Quality is so difficult to measure that evaluation methodologists evade the issue and substitute deeply flawed surrogate measures such as peer review and indicators of influence on other investigators.
Lacking the ability to measure value in content, evaluation methodology falls back on either shorter-term outcomes (publications) or process criteria. Everyone deprecates the simple counting of publications, then does it anyway or conducts the equivalent in choosing other indicators of quantity.
Evaluation methodology for research seems to have grown out of educational psychology and the psychometrics of student performance. I believe it works well in that area, where group (as opposed to team) performance matters, testing reflects a current body of knowledge, and the essential skills are the acquisition, retention and assimilation of existing knowledge. None of this is true for research.
Evaluation of research, as currently practiced, is based on the wrong premise. It assumes that each research project is separate and distinct and that the products of that research, whether publications, presentations, or patents, are complete in themselves. That has not been true for most serious research since the nineteenth century.
Serious basic research fits into a structure that is much larger, fluid, and depends for its vitality and self-correction on exactly those characteristics that funding agencies seem to abhor: duplication (replication), negative results (the flip side of verification), lack of focus (generalizability), intuition (inductive reasoning and hypothesis formation) and lack of relevance, which means moving beyond the narrow frame of reference (innovation).
Likewise, applied research that is truly innovative has unanticipated applications beyond the frame of reference of evaluation. The problem that a good study was originally designed to solve is just the beginning. If it is truly worthwhile it will lead to other levels of inquiry.
The value of a piece of serious research is seldom obvious within an administrative time frame because it cannot be evaluated definitively until the field is further advanced.
The fundamental fallacy is that no piece of research exists in isolation, and how it fits into the overall structure of knowledge has little to do with the research project and everything to do with that structure. How well the investigator understands the structure is what counts and what makes a piece of research a useful contribution or junk.
It has been my experience that young investigators who succeed in research careers have two essential characteristics: imagination and a capacity for analysis. By the latter I do not necessarily mean a command of the latest statistical package, but a logical approach to interpretation that balances an intuitive approach to the problem itself with a capacity to interpret the outcome in a meaningful context. Nobody measures this.

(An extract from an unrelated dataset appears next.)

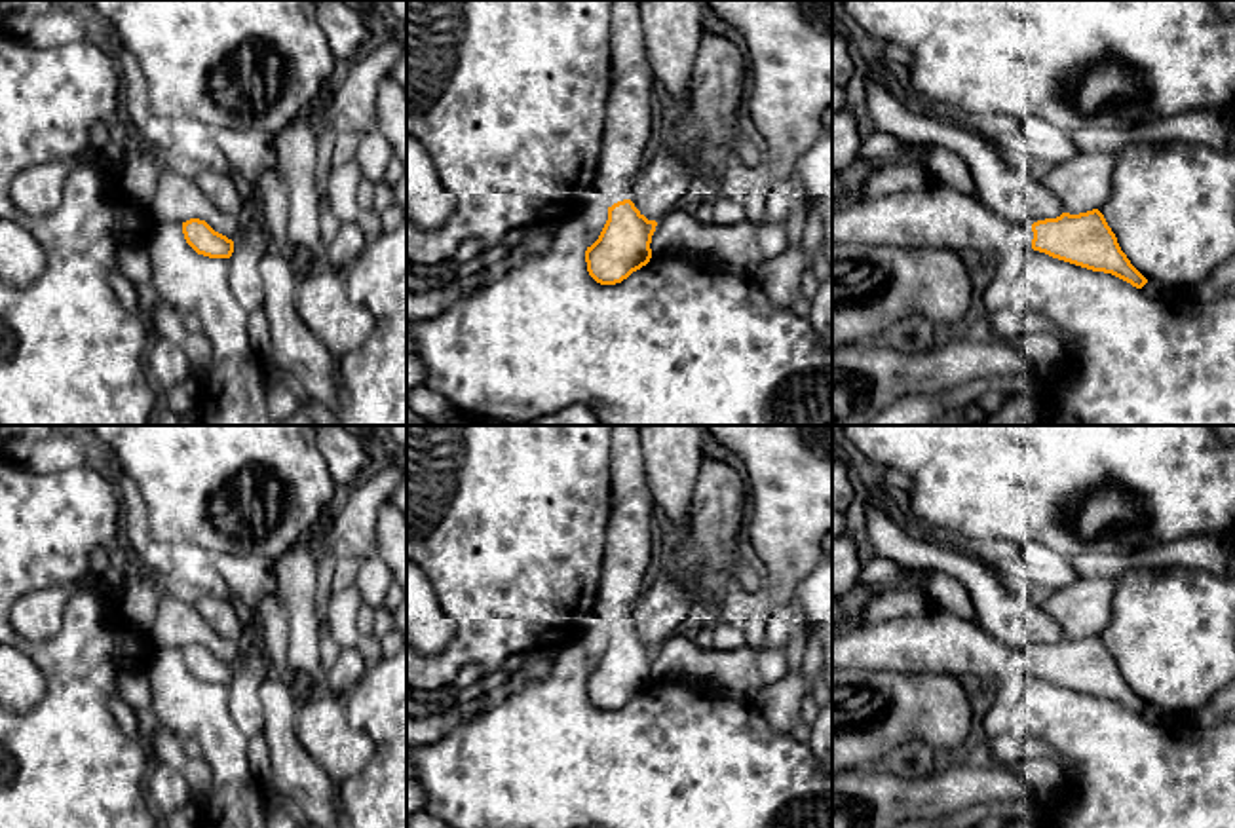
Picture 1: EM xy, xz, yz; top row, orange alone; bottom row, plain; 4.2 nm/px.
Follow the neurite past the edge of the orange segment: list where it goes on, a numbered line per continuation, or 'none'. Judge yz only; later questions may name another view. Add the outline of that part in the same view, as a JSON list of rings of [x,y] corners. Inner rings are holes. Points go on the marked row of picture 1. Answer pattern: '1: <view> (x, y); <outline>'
1: yz (941, 217); [[[940,184],[832,209],[832,245],[937,247],[1016,262],[1032,239],[1032,224],[1009,222],[978,196]]]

Grant applications capture these qualities poorly, although every once in a while they shine through if the applicant has not been overly drilled in the false skill of "grantsmanship."
This set of skills is a worthy topic for evaluation methodologists to investigate. Their professional ascendancy in granting agencies and the research community should be resisted until they show a mastery of this essential dimension of research.
Tee L. Guidotti, MD, MPH, FRCPC, CCBOM, MFOM is professor of occupational and environmental medicine and Killam Annual Professor 1996-1997 at the University of Alberta.
The views expressed are those of the author and not necessarily those of CAUT.